Я у земли возьму ее одежды, Чтобы цветами дерн украсить твой. Пусть голубые, желтые фиалки И ноготки лежат ковром роскошным Все лето здесь, над милым гробом. Горе мне бедной! В шуме бури рождена, Я потеряла мать; подобный буре, Мир отнимает всех моих друзей.
Простые слова, не представляющие сами по себе ничего замечательного. Но для меня они имеют величайшее значение как симптомы. Это первые кроткие аккорды, слетающие с этого инструмента, так долго издававшего лишь резкие и пронзительные звуки. Ни в одной из драм Шекспира, относящихся к периоду разочарования, вы не найдете ничего соответственного.
Если, несмотря на утомление и на угнетавшую его печаль, поэт не погнушался взять на себя переделку некоторых частей этого «Перикла», то им руководило желание вложить в главное действующее лицо чувства, наполнявшие его в данный момент. Перикл — это романический Одиссей, много скитавшийся по свету, много претерпевший бед и невзгод и мало-помалу потерявший все, что ему было дорого в мире. Сразу, как только мы знакомимся с ним, он видит себя лицом к лицу со смертью, потому что верно решил одну из отвратительных загадок жизни, — как это символично! — и это делает его подозрительным и сосредоточенным в себе, тревожным и унылым. У него с самого начала есть черта меланхолии, а потому и равнодушие к опасностям; позднее, когда в нем пробудилось недоверие к людям, эта черта усиливается и придает ему отпечаток глубины как в мыслях, так и в чувствах. Его натура — вся впечатлительность, во время кораблекрушения он выказывает достаточно мужества, но все более и более погружается в меланхолию, постепенно принимающую характер чуть ли не душевной болезни. Чувствуя себя совсем одиноким и покинутым, он не терпит близ себя ни одного человеческого существа, не отвечает ни на чьи речи, а сидит безмолвный и угрюмый, питаясь своею скорбью (V, 1). Тогда-то Марина и вступает в его жизнь; появившись на корабле, она сначала пытается привлечь его внимание смиренной игрой и тихим пением, потом заговаривает с ним; он не слушает ее, мало того, с гневом отталкивает ее, пока кроткий рассказ ее о том, кто она и какие ее преследовали несчастия не пробуждает его интереса. Дочь, узнанная, вновь обретенная, вызывает мгновенный переход от снедающей сердце муки к меланхолически-счастливому настроению.

----------

ЧТО НУЖНО СДЕЛАТЬ >> Дословно перепишите из текста о «Перикле» отрывок от слов «Простые слова, не» до слов «найдете ничего соответственного.» включительно.

(Сохранённые объекты из коллекции)
----------

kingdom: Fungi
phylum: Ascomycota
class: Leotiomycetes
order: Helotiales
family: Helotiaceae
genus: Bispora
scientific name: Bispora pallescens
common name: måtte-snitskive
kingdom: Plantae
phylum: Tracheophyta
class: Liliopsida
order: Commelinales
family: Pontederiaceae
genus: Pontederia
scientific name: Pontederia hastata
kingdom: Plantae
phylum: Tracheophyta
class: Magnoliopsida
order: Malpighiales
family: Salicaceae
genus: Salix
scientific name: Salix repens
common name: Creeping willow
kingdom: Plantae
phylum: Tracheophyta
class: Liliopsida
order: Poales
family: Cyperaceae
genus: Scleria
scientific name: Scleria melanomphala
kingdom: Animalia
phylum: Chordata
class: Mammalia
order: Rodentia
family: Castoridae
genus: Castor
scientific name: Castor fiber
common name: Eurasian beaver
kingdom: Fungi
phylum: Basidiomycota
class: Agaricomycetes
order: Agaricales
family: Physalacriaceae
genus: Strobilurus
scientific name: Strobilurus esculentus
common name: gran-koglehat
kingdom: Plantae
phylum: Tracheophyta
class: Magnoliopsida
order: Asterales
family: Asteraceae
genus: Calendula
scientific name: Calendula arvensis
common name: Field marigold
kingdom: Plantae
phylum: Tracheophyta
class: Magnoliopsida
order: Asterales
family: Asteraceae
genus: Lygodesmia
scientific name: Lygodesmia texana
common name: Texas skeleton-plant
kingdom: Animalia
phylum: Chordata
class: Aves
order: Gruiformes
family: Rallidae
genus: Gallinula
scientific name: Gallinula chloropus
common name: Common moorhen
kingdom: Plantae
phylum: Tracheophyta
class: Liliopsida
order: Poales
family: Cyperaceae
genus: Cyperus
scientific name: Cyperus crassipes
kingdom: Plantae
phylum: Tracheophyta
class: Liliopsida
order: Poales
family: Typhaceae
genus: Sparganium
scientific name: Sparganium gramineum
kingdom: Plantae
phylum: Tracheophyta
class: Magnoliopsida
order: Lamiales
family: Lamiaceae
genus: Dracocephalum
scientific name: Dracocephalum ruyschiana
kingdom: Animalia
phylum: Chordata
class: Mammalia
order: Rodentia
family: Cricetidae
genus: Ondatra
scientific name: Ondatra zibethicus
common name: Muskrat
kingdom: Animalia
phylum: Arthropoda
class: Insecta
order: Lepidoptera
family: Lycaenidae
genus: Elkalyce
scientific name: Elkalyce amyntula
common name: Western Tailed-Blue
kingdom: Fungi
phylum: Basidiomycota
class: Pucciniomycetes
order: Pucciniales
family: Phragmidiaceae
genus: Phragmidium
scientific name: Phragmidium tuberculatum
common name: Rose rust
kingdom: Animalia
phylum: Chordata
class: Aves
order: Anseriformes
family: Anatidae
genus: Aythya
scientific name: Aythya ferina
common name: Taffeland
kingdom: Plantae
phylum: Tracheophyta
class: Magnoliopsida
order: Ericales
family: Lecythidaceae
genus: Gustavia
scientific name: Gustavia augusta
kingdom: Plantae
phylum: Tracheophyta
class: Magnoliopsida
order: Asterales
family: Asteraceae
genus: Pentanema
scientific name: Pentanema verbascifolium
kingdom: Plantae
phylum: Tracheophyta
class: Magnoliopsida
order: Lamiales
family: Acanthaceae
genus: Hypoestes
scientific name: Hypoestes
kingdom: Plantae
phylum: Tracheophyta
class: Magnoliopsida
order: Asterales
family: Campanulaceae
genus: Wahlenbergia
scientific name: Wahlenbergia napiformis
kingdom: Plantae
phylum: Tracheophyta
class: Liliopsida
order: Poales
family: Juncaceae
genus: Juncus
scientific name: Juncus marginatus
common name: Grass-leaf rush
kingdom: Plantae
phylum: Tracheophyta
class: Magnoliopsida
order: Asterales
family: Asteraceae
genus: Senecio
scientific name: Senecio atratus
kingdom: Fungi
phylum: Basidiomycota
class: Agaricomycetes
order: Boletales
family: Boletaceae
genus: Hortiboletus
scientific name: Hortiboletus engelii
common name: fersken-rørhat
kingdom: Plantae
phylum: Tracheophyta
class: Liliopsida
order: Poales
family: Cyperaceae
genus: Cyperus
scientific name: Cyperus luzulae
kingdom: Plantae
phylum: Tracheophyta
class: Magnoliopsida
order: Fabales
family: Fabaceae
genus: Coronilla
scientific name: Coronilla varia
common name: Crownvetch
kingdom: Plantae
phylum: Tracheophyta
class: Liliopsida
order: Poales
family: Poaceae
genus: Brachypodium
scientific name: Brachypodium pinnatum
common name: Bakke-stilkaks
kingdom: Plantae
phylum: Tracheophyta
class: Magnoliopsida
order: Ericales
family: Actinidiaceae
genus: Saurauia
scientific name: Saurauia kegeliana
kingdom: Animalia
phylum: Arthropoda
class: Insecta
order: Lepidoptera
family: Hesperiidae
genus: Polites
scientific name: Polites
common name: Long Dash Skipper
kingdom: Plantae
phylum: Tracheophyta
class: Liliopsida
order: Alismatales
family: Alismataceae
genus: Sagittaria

----------

ПОЛЕ ДЛЯ ОТВЕТА >>
Простые слова, не представляющие сами по себе ничего замечательного. Но для меня они имеют величайшее значение как симптомы. Это первые кроткие аккорды, слетающие с этого инструмента, так долго издававшего лишь резкие и пронзительные звуки. Ни в одной из драм Шекспира, относящихся к периоду разочарования, вы не найдете ничего соответственного.